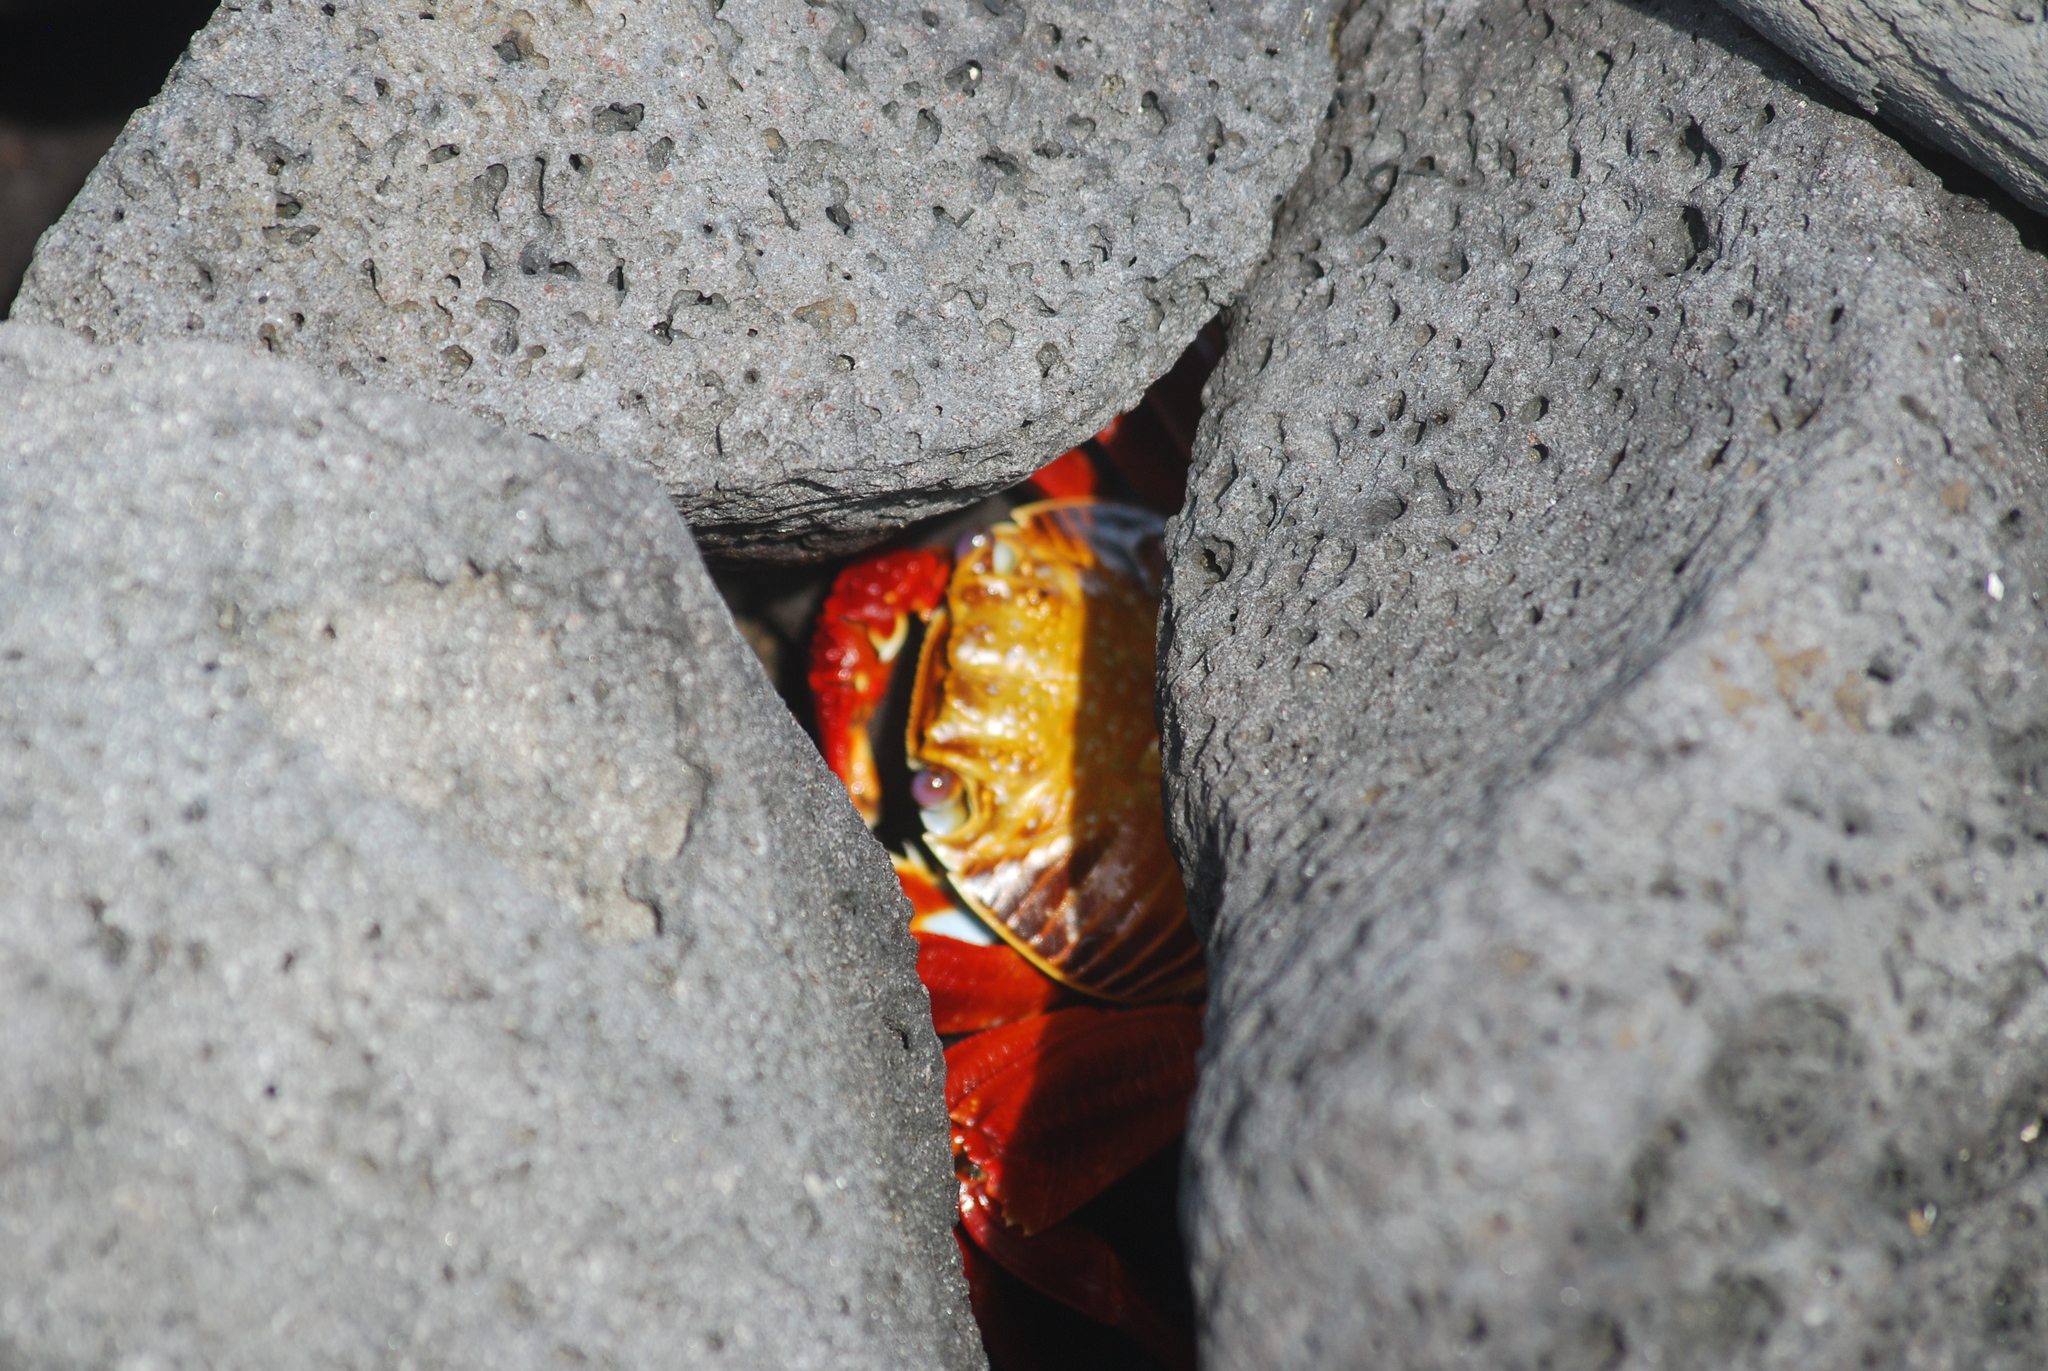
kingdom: Animalia
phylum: Arthropoda
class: Malacostraca
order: Decapoda
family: Grapsidae
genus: Grapsus
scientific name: Grapsus grapsus
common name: Sally lightfoot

========================================

◆ **Exercise brief**
Write out the lines of the material as a numbered list, omitting the pictures and any blank lines.

◆ **Output below**
1. kingdom: Animalia
2. phylum: Arthropoda
3. class: Malacostraca
4. order: Decapoda
5. family: Grapsidae
6. genus: Grapsus
7. scientific name: Grapsus grapsus
8. common name: Sally lightfoot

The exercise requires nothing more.